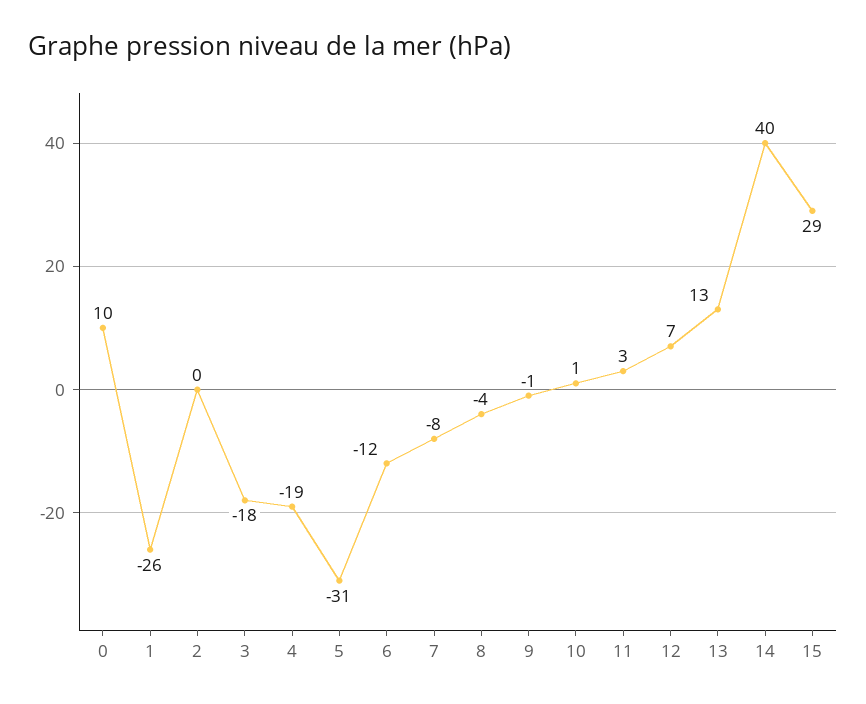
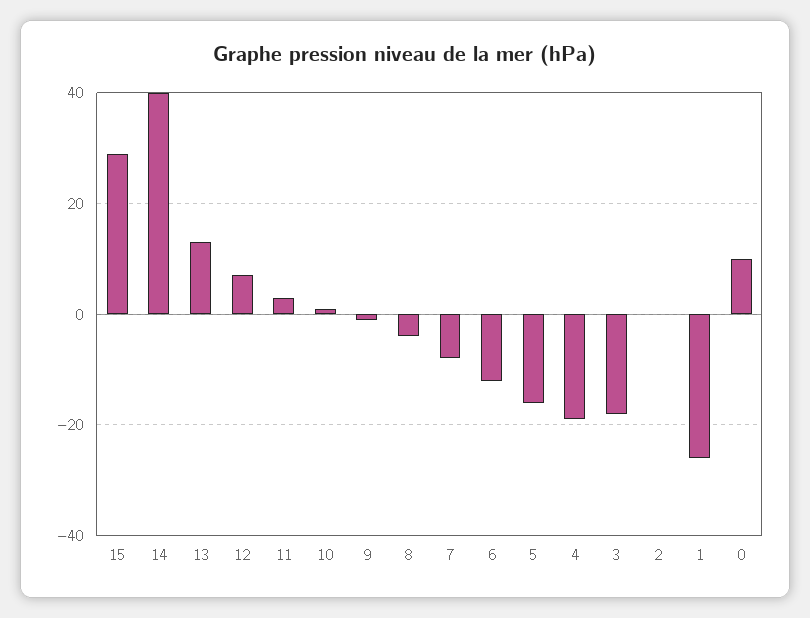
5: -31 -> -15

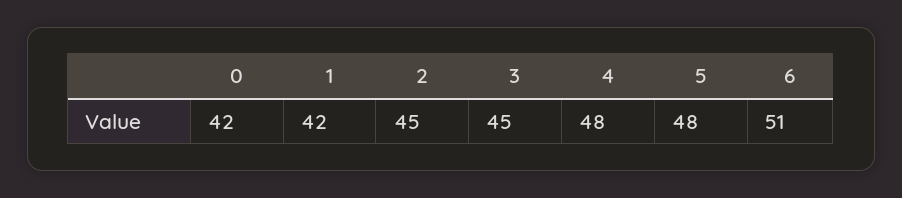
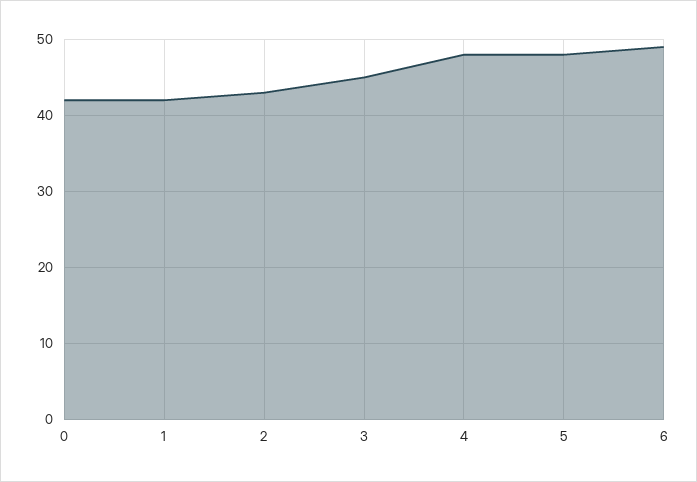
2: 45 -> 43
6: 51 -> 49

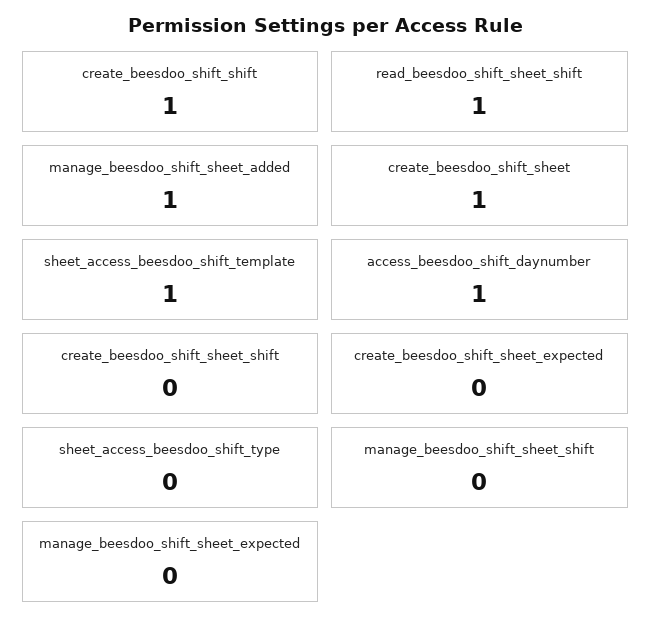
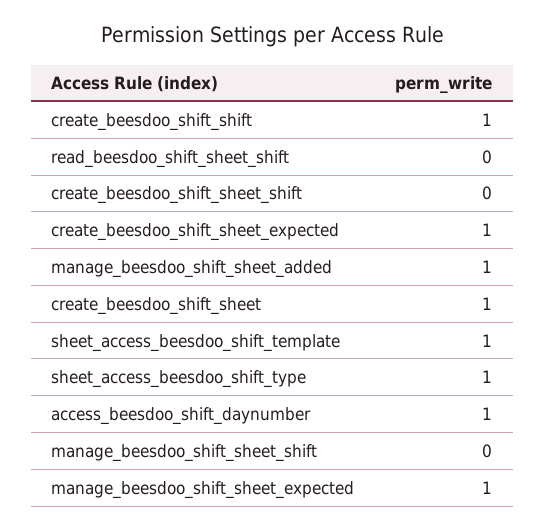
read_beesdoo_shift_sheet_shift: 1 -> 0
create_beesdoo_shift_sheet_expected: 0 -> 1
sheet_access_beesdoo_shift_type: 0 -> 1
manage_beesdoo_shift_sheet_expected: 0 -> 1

::::::::

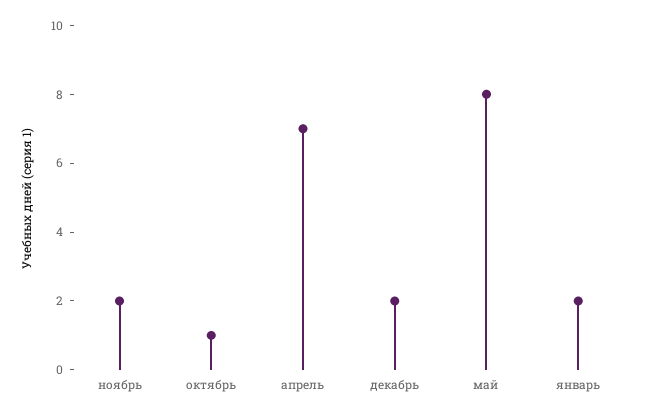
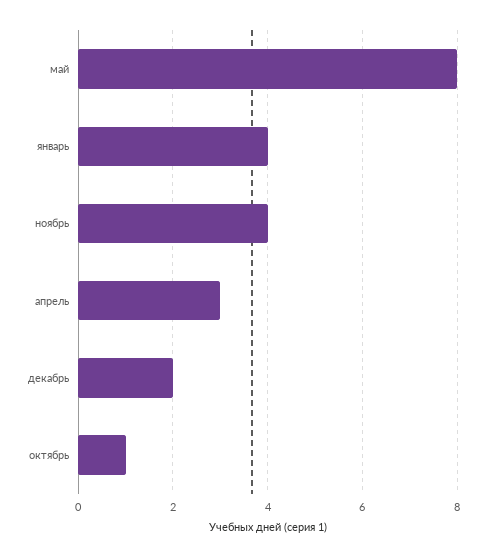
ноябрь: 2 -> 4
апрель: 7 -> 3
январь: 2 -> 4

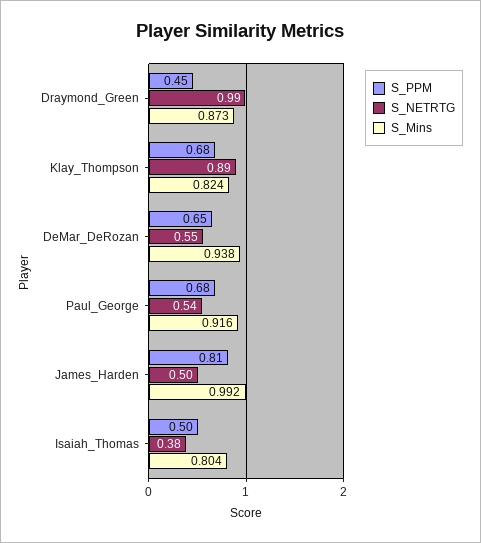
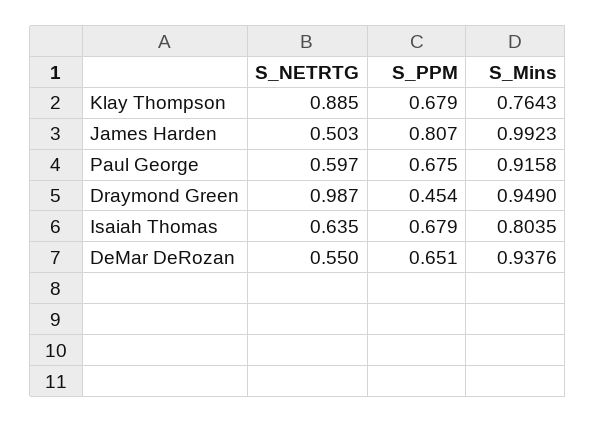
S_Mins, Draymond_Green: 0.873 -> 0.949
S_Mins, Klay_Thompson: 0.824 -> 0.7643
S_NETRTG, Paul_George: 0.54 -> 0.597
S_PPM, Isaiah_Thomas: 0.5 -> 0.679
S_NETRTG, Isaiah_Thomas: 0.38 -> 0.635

::::::::

Directions for this task: Using the entries shown above, reproduce verbatim the lines from the line bearing "sheet_access_beesdoo_shift_type: 0 -> 1" to the line bearing "manage_beesdoo_shift_sheet_expected: 0 -> 1", inclusive.

Exercise output:
sheet_access_beesdoo_shift_type: 0 -> 1
manage_beesdoo_shift_sheet_expected: 0 -> 1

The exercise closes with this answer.